▶ _EXERCISE GOAL_:
Reproduce the listing below word for word and exclude any picture.

▶ _DATASET EXCERPT_:

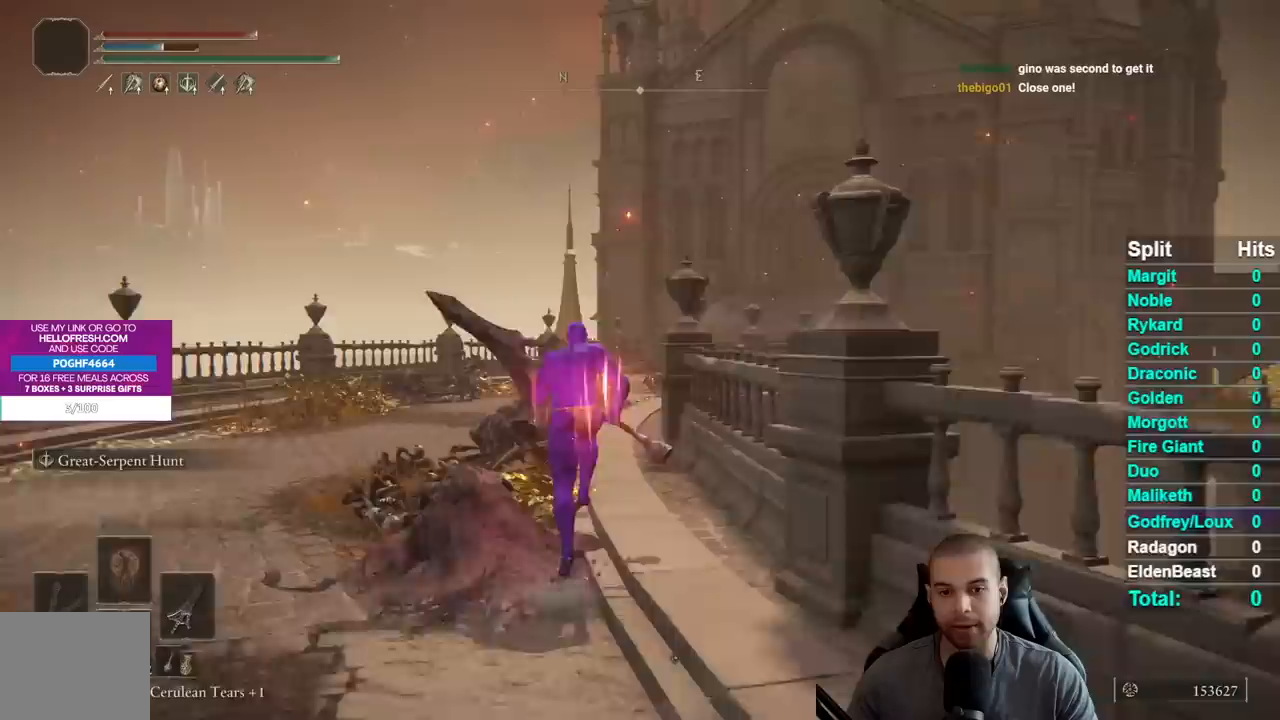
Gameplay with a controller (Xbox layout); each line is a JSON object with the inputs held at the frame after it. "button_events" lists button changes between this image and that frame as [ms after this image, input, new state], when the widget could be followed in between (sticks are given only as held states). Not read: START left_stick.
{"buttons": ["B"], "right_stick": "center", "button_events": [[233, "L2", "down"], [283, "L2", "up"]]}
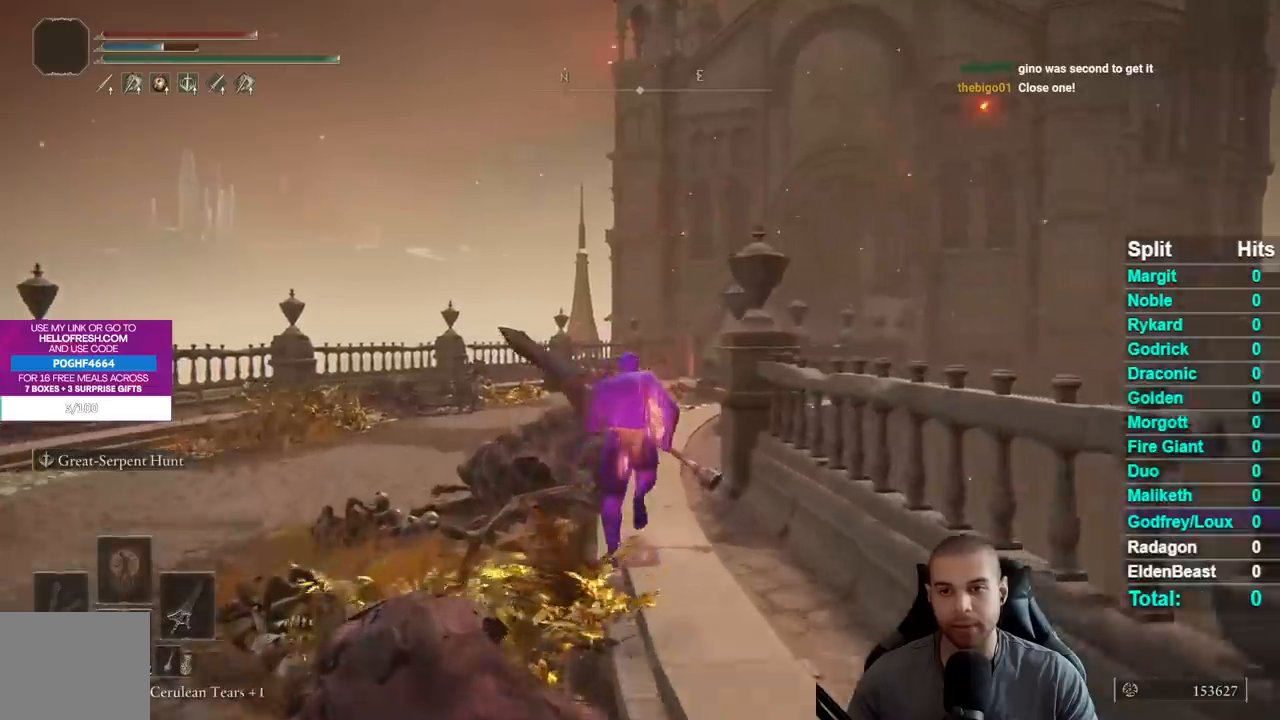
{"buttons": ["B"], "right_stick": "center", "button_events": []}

▶ _SOLUTION BELOW_:
Gameplay with a controller (Xbox layout); each line is a JSON object with the inputs held at the frame after it. "button_events" lists button changes between this image and that frame as [ms after this image, input, new state], when the widget could be followed in between (sticks are given only as held states). Not read: START left_stick.
{"buttons": ["B"], "right_stick": "center", "button_events": [[233, "L2", "down"], [283, "L2", "up"]]}
{"buttons": ["B"], "right_stick": "center", "button_events": []}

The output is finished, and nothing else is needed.